В тот вечер я отправился навестить Пинеса.
— Яков, — сказал я, — Ури был весь Йом-Кипур в синагоге и молился, как будто его укусила гиена.
— Это не страшно, Малыш, это не страшно, — сказал Пинес
— Можно мне сегодня переночевать у тебя? — спросил я.
— Пожалуйста, — сказал Пинес.
У него за дверью стояла раскладушка, и после ужина он показал мне, куда ее поставить.
— Укрой меня, Яков, — попросил я.
Мне хотелось поговорить с ним, услышать какую-нибудь историю, пожаловаться, что ни он, ни дедушка не научили меня изгонять бесов из собственного тела.
Его толстое, слабое и больное тело двигалось с огромным трудом. Он укрыл меня тонким одеялом, и меня зазнобило от наслаждения и тоски. Его рука скользнула в темноте по моему лицу, а потом я услышал скрип пружин его кровати и какой-то невнятный шепот.
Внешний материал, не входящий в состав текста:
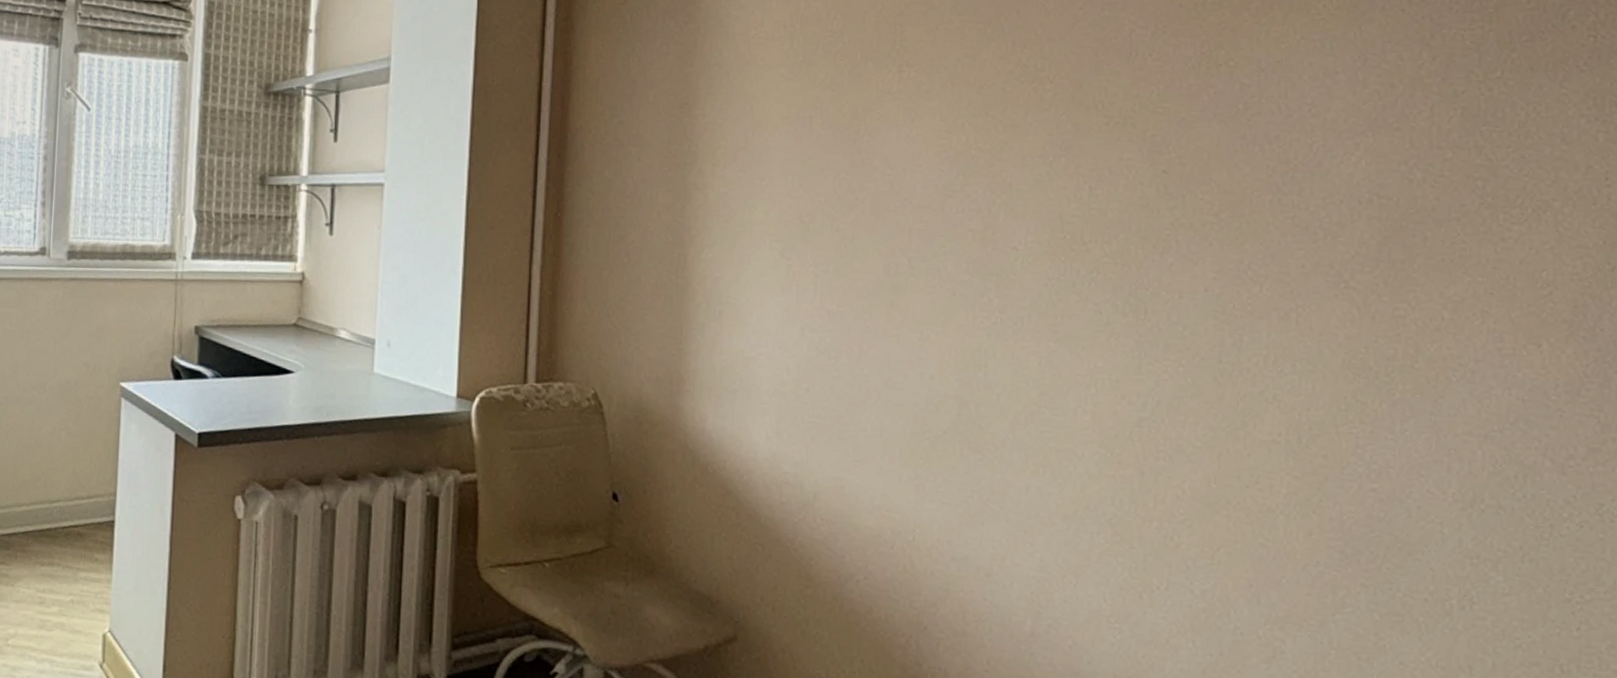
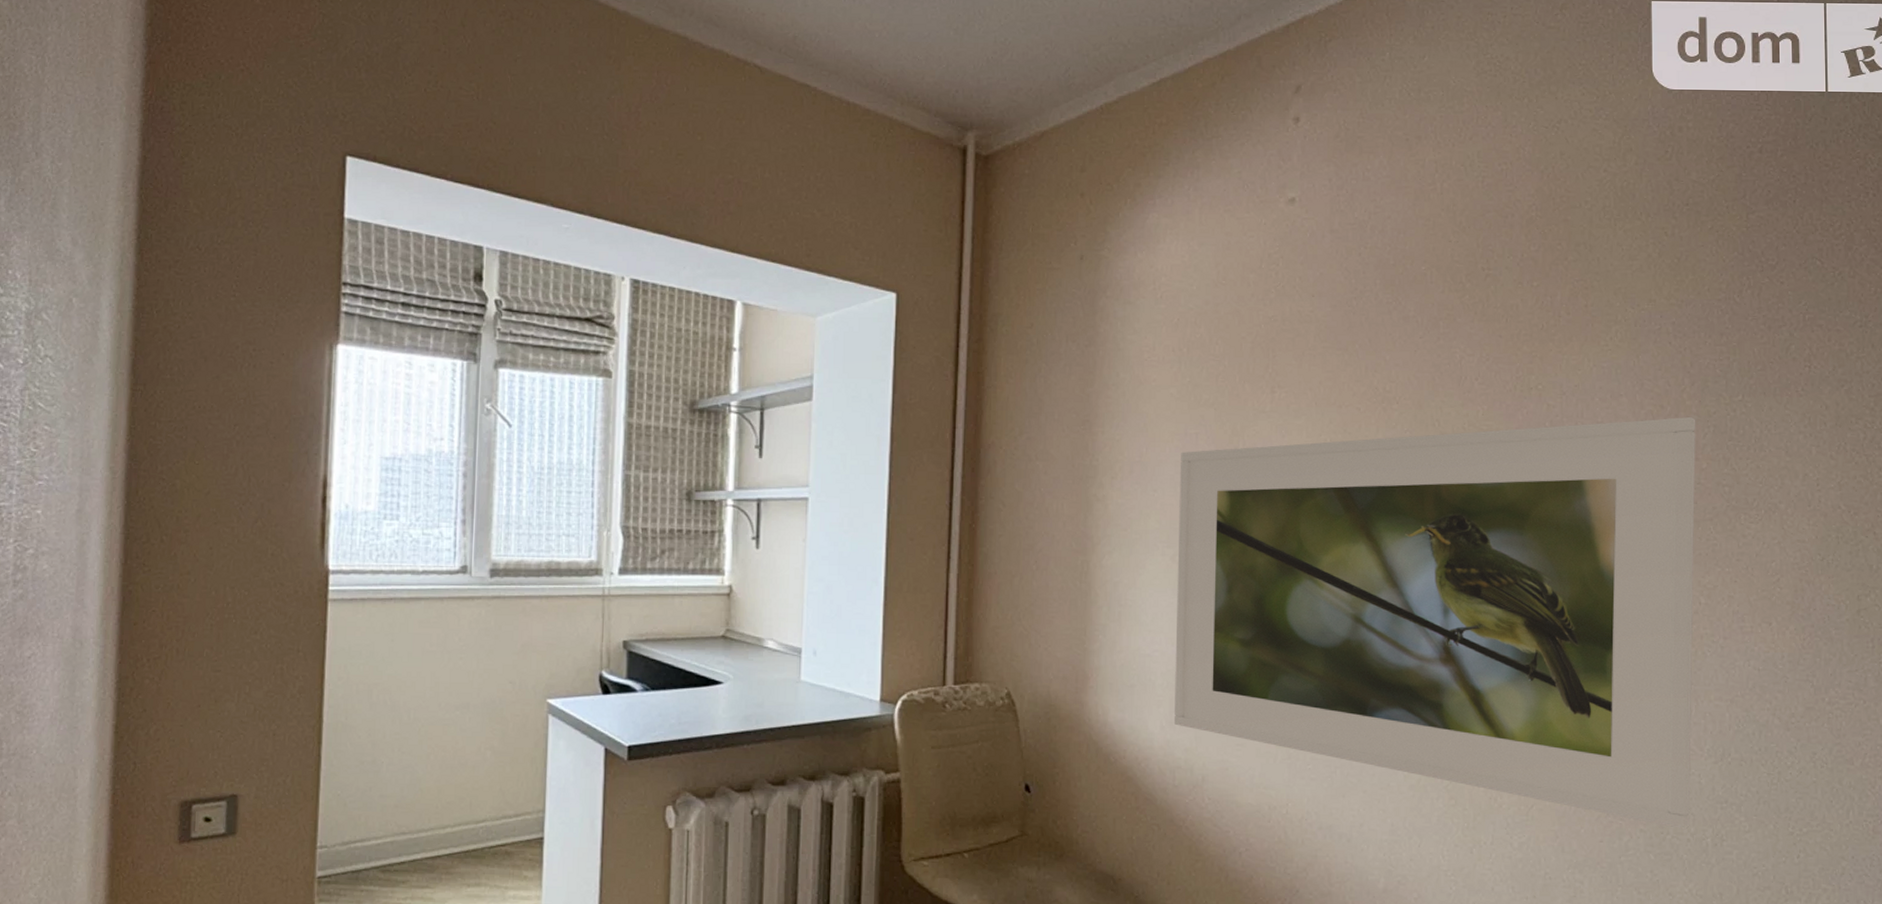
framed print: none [781,98,1438,588] -> present [1173,417,1696,830]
Я проснулся после полуночи. В темноте я увидел округлую, согнутую тень старого учителя, сидящего в постели. Без очков он выглядел как испуганный крот, который ждет удара мотыгой по затылку.
— Что с тобой, Яков? — спросил я. — Что случилось?
— Тише! — резко сказал Пинес. — Молчи!
Тишина молчала. Ветерок, легкий и теплый, как пар изо рта спящего теленка, о чем-то шептался с листвой деревьев. И вдруг Пинес затаил дыхание и задрожал. Отчетливые, звучные и сильные, словно большие капли последнего дождя, вызывающе громкие, словно десятки тысяч саранчиных крыльев, откуда-то сверху упали слова:
«Я трахнул канторскую дочку!»
И снова тишина. Я не знал, куда броситься раньше — к Пинесу, который свалился с кровати, точно мешок комбикорма, хрипя и судорожно пытаясь вдохнуть, или к Ури на его водонапорной башне, уже окруженной со всех сторон криками и тяжелым топотом бегущих ног.
«Помоги мне», — простонал Пинес, который умел распознавать противоречия в любом живом организме.
Я уложил его в постель и стал заталкивать в него еду, грубо и утешающе, непрерывно, ложку за ложкой, останавливаясь лишь затем, чтобы вытереть ему рот и подбородок.
Когда я добежал до водонапорной башни, там уже собрались десятки людей. Вайсберг и его жена, бледные, как американские покойники, сидели на земле[186]. Грузные мошавники сгрудились у подножья лестницы.
Все смотрели вверх, и тут я увидел Ури, который перенес ногу через ограду и начал спускаться по ступеням. А следом за ним — колокольные очертания темного платья и великолепие запретных ног, сверкавших белизной даже сквозь плотную ткань длинных чулок. Толпа злобно зарычала, и я шагнул вперед, раздвигая людей тем медленным бодливым движеньем быка, которое было хорошо знакомо каждому скотоводу мошава. Я встал спиной к подножью лестницы, скрестив на груди руки.
Ури спустился первым, протянул руку, чтобы помочь дочери кантора, и я пошел следом за ними, держась поблизости и защищая их, пока они не достигли дома.